Macron à Caïd Essebsi: "Nous ne pouvons qu'être admiratifs face au modèle de transition démocratique en Tunisie"

Présidence de la République/FB

"Notre relation avec la Tunisie est prioritaire" a martelé le président français Emmanuel Macron à l'Elysée dans le cadre d'une conférence de presse conjointe avec le Chef de l'État Béji Caïd Essebsi qui s'est rendu à Paris pour prendre part aux travaux du sommet sur le climat "One Planet Summit".

Macron a souligné l'importance des liens "exceptionnels" qui unissent les deux pays et s'est attardé sur les différents aspects de coopération entre les deux parties.

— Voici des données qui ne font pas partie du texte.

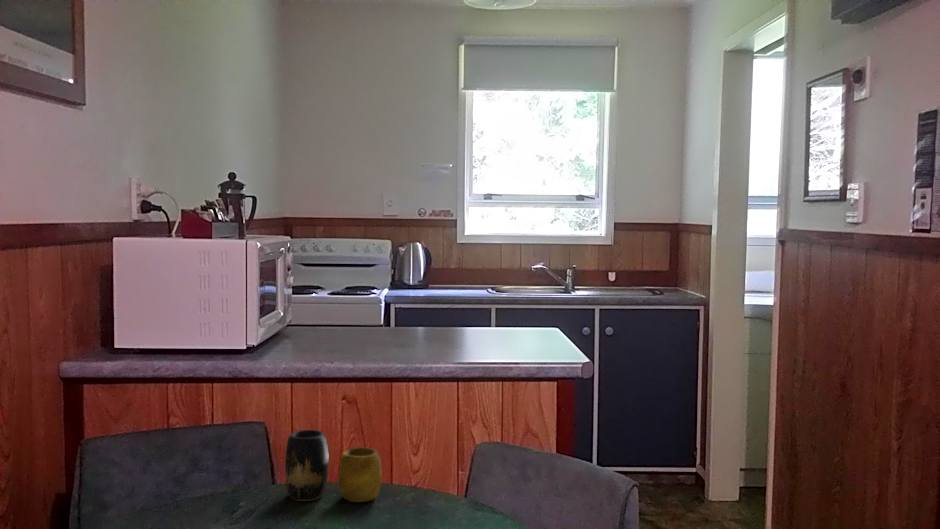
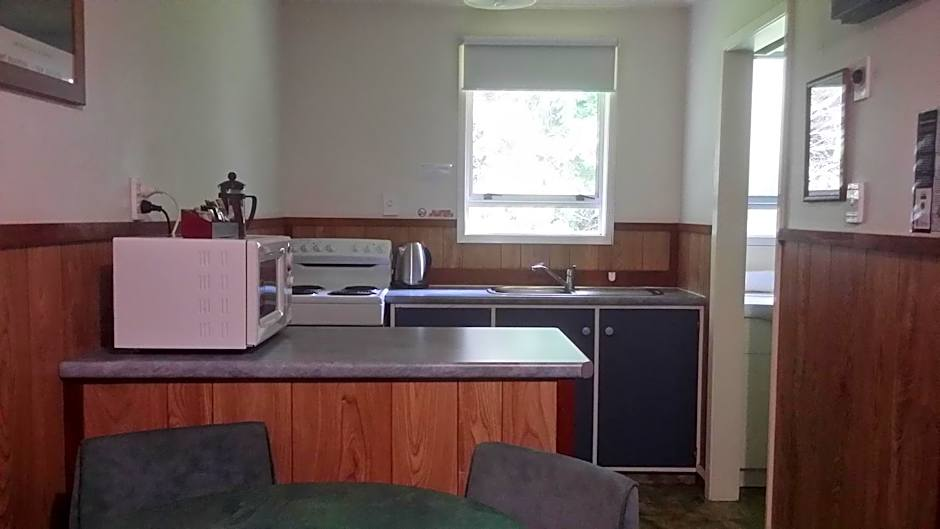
- vase [284,429,383,503]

Il a qualifié d' "exemplaire" le choix fait par la Tunisie "de l'État de droit et de la démocratie" à la suite du Printemps arabe qui a provoqué la chute du régime de Ben Ali en 2011. "Nous ne pouvons qu'être admiratifs face au modèle de transition démocratique (...) et aux réformes qui sont encore en cours", a-t-il ajouté, en saluant "le courage et la ténacité du peuple tunisien".

Macron en visite officielle en Tunisie les 1er et 2 février

Macron a notamment annoncé qu'il effectuerait une visite d'État les 1er et 2 février en Tunisie sur invitation de Béji Caïd Essebsi. Une visite qui permettrait "d'intensifier" la coopération entre les deux pays, notamment en matière de lutte antiterroriste. Il a, d'ailleurs, évoqué la signature d'un accord-cadre dans la sécurité.

Sur le plan économique, "la France est le premier partenaire de la Tunisie et entend le rester", a déclaré Macron, en annonçant des accords à l'occasion de sa visite.

La France oeuvre pour "une sortie rapide" de la Tunisie de la liste des paradis fiscaux

Le chef de l'État français a souhaité que la Tunisie "puisse quitter" rapidement la liste noire des paradis fiscaux publiée le 5 décembre par Bruxelles. Il a précisé qu’une clause de revue des engagements a été proposée pour que la Tunisie puisse être retirée de la liste des paradis fiscaux, sans attendre la révision annuelle, "sous réserve de l’analyse du groupe du code de conduite".

De son côté, le président Caïd Essebsi a qualifié d'injuste cette décision d'inclure la Tunisie dans la liste des paradis fiscaux. "La Tunisie ne mérite pas de figurer sur cette liste" a-t-il noté en ajoutant que la Tunisie semble visée par cette décision. "J'espère que la justice sera rendue, même si le mal est déjà fait" a-t-il répliqué.

Pour Caïd Essebsi, la déclaration de Trump n’engage que lui

Caïd Essebsi a, par ailleurs, insisté sur sa "convergence de vue" avec le président français sur la décision de Donald Trump de reconnaître Al Qods comme capitale d'Israël. "Le processus de paix semble avoir fait son temps" et "il faut y réfléchir rapidement car la situation risque de se détériorer" entre Israéliens et Palestiniens, a-t-il ajouté.

Le Chef de l'État a estimé que l'initiative prise par Trump est en dehors du droit international tout en affirmant les bonnes relations qu'il entretient avec ce dernier. “La déclaration de Trump n’engage que lui" a-t-il déclaré en rappelant, encore une fois, que l'affaire d'Al Qods concerne l'ensemble des musulmans et des peuples arabes.